◆ **What needs to be done**
What lines below include the string "Curso"? Pick them out and copy them.

◆ **Information supplied**
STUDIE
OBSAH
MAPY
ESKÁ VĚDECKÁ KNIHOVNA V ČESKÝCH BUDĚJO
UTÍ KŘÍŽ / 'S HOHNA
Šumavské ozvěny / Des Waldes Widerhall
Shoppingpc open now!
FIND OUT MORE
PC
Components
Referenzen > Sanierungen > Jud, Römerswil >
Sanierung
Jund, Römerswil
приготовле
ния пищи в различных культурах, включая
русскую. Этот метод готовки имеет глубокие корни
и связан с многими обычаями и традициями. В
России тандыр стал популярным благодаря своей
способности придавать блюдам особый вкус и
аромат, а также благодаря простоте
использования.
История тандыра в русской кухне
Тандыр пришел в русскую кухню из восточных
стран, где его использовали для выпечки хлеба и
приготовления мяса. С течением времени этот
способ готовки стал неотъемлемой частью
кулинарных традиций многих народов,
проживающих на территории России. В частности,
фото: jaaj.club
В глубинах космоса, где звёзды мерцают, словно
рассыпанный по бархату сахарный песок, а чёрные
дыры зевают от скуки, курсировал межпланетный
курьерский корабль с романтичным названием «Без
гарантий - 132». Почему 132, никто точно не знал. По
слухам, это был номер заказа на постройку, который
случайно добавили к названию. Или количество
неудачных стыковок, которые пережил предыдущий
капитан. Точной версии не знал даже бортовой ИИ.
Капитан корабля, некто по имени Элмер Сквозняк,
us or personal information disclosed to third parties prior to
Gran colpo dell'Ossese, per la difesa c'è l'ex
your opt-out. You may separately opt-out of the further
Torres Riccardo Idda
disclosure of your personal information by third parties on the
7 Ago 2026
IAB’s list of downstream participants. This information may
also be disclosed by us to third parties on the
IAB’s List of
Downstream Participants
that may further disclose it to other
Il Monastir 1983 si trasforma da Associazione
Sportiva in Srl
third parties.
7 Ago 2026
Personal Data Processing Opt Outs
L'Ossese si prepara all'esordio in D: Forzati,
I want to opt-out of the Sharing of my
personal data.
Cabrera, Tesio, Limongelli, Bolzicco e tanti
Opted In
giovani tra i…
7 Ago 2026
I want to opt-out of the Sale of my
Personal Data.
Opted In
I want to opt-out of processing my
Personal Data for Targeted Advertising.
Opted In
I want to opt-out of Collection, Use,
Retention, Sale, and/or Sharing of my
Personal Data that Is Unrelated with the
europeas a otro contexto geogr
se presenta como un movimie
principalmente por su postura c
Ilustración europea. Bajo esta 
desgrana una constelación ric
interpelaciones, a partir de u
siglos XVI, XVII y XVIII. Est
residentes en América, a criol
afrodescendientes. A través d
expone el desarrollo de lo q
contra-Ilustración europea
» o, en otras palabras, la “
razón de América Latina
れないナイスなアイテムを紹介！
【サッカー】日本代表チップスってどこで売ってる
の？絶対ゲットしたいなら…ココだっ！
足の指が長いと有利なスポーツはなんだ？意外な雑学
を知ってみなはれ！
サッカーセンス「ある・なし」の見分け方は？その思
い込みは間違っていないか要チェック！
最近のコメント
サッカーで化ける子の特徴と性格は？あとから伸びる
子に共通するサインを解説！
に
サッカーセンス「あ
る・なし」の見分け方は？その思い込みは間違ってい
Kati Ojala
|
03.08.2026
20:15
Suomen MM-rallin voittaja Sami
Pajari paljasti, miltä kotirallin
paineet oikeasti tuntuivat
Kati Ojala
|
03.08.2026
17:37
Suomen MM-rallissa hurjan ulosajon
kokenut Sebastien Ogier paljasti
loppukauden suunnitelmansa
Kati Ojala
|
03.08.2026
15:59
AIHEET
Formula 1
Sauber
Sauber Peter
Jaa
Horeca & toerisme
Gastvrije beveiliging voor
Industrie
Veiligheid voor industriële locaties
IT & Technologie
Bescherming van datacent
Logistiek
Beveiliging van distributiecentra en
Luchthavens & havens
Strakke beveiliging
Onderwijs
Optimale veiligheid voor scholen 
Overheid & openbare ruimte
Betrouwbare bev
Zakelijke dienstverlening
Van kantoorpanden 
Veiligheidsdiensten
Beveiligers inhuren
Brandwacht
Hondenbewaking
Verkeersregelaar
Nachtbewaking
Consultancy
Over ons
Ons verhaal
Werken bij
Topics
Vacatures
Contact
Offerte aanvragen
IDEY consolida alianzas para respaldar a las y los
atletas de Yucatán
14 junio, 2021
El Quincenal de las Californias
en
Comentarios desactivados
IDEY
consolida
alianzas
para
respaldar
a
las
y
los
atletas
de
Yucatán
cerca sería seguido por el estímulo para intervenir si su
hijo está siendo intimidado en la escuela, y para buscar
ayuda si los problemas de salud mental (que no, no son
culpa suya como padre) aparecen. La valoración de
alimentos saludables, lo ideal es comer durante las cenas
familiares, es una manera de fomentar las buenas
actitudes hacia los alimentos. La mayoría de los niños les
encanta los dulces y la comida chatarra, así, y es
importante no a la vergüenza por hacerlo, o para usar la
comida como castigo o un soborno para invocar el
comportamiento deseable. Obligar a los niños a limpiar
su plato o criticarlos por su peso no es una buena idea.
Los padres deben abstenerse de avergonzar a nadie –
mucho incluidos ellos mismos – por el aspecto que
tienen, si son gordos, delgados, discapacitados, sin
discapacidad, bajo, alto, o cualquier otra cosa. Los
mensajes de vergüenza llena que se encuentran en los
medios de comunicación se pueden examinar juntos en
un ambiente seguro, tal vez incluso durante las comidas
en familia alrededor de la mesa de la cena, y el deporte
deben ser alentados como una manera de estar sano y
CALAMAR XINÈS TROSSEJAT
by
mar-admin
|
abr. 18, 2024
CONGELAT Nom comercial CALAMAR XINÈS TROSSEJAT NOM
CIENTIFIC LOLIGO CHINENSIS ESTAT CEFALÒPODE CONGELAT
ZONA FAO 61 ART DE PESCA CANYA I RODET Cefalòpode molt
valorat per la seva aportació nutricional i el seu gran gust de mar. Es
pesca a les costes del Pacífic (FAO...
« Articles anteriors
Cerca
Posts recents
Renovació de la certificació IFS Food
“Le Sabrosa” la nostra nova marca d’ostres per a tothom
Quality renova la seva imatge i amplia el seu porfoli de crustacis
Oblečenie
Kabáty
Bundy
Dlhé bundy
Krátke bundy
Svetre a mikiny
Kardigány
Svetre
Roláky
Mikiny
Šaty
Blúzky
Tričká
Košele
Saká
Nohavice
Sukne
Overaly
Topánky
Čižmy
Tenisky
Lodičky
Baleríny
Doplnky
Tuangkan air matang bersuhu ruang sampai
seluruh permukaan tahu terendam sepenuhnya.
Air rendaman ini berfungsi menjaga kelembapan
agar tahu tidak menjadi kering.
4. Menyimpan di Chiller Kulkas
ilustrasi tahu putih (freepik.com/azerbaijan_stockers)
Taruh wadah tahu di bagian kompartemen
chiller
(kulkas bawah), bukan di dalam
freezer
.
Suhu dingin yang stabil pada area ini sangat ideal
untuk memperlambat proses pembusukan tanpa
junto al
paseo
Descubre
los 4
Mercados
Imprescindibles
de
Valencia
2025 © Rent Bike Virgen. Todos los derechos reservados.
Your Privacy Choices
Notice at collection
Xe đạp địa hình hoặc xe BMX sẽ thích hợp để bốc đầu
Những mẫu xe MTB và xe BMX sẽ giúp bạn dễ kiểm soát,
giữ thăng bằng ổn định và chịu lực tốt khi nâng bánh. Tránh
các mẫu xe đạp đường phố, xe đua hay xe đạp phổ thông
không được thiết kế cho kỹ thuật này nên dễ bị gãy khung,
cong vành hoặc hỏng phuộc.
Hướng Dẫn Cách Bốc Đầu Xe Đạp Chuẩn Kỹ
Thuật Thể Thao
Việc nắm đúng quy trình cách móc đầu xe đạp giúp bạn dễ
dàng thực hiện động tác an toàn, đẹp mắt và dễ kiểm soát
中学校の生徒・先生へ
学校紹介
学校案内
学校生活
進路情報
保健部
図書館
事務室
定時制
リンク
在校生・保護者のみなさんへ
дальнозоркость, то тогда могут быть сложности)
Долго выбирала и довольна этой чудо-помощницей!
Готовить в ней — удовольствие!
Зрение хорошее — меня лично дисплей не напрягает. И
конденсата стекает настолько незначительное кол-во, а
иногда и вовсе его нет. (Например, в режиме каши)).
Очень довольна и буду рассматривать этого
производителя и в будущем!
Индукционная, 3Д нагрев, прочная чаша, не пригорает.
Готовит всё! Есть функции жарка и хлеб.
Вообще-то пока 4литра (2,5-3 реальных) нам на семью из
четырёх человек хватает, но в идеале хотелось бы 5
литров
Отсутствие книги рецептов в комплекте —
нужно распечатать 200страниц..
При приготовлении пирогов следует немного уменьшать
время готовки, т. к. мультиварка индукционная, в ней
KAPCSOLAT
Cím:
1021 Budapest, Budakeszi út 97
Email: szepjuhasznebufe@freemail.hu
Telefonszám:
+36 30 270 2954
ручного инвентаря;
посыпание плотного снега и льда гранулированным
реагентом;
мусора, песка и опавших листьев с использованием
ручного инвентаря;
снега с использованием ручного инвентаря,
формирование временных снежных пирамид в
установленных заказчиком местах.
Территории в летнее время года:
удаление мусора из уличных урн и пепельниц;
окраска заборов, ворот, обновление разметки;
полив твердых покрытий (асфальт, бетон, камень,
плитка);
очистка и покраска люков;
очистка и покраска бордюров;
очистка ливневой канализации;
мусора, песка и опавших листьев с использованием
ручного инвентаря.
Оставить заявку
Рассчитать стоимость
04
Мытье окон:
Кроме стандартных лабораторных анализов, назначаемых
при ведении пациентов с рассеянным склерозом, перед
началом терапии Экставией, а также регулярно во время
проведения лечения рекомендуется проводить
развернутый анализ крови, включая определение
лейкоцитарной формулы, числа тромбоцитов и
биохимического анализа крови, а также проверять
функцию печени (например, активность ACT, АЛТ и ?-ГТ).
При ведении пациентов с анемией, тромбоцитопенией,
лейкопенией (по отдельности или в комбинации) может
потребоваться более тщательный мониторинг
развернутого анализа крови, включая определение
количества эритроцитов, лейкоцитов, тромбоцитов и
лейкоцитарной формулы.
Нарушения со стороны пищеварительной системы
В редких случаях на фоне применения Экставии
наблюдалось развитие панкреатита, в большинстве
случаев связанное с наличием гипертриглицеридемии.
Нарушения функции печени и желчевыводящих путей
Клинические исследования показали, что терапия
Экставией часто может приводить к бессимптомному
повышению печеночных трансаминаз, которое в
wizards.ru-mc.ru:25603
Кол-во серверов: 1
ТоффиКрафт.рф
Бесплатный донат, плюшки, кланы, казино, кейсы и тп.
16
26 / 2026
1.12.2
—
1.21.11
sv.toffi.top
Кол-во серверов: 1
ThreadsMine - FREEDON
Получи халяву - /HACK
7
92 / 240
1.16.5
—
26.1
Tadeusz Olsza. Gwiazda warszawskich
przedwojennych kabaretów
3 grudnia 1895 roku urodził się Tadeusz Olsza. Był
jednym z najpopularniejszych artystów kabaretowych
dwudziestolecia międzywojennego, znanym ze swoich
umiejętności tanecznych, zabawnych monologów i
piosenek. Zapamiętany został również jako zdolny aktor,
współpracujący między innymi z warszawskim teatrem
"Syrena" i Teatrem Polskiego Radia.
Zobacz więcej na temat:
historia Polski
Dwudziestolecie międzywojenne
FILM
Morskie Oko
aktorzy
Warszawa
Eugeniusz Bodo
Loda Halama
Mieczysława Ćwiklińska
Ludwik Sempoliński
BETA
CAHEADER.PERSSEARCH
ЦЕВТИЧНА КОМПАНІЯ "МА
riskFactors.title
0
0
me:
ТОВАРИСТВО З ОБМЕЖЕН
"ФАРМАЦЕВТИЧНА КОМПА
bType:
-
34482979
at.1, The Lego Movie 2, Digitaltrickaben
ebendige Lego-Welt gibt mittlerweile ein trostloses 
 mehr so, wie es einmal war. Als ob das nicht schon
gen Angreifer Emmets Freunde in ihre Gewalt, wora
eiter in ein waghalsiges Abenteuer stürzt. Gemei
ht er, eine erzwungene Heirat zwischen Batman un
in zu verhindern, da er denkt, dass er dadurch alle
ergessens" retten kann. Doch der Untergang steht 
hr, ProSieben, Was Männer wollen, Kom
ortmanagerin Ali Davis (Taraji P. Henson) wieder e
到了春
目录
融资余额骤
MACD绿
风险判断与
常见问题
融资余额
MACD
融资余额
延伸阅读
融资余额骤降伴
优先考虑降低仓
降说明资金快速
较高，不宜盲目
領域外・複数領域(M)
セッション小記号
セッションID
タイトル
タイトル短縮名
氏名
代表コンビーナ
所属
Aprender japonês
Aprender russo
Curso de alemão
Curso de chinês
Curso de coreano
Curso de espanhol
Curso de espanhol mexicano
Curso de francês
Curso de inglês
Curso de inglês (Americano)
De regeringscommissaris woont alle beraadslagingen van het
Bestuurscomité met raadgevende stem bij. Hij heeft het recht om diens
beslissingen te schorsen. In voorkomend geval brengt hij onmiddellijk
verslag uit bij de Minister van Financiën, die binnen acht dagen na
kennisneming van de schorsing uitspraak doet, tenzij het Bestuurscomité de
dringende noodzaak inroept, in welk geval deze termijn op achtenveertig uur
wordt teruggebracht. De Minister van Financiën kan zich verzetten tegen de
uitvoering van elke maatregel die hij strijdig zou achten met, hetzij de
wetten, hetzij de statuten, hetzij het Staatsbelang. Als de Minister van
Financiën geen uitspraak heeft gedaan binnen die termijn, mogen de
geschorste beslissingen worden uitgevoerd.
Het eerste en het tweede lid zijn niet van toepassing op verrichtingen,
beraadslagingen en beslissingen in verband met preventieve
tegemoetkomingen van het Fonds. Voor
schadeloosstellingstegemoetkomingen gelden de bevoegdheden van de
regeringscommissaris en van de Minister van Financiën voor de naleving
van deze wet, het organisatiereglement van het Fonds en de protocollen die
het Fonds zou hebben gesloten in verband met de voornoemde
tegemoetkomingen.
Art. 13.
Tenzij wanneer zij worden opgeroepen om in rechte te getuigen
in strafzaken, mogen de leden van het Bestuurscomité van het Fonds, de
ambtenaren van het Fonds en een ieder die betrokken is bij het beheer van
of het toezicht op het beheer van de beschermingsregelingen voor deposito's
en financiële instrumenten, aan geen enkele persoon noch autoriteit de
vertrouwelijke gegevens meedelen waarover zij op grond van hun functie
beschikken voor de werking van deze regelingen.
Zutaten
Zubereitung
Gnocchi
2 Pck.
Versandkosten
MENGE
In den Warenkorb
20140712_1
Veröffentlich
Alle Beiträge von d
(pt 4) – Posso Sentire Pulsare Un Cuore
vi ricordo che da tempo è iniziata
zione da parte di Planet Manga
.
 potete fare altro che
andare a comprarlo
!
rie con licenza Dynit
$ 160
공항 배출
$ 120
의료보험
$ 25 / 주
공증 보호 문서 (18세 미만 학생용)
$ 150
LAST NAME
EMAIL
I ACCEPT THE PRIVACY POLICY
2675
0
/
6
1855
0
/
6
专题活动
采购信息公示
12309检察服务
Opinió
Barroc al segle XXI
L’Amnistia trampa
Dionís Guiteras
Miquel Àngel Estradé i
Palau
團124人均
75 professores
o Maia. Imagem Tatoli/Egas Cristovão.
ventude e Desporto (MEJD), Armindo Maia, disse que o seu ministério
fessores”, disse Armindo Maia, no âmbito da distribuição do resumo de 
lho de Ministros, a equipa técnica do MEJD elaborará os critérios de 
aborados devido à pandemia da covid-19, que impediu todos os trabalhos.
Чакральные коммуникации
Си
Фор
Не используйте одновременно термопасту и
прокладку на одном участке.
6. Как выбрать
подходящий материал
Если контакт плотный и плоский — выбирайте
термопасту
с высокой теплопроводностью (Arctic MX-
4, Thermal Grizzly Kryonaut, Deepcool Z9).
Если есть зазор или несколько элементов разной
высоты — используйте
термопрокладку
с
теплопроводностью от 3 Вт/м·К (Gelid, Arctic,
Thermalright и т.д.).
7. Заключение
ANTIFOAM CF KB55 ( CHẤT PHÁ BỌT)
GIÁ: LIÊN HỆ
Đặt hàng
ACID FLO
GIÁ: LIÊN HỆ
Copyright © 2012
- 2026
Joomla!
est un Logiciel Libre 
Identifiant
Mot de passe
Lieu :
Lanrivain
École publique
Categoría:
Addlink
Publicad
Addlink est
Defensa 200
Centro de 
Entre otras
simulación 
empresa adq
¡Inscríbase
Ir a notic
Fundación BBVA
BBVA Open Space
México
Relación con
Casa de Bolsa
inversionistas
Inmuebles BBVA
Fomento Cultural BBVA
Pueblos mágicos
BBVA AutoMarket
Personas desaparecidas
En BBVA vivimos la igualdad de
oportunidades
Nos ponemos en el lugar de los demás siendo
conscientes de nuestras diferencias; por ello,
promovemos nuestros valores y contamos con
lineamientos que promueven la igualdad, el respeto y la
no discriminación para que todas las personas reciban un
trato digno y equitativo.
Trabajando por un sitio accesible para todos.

◆ **Answer box**
Curso de alemão
Curso de chinês
Curso de coreano
Curso de espanhol
Curso de espanhol mexicano
Curso de francês
Curso de inglês
Curso de inglês (Americano)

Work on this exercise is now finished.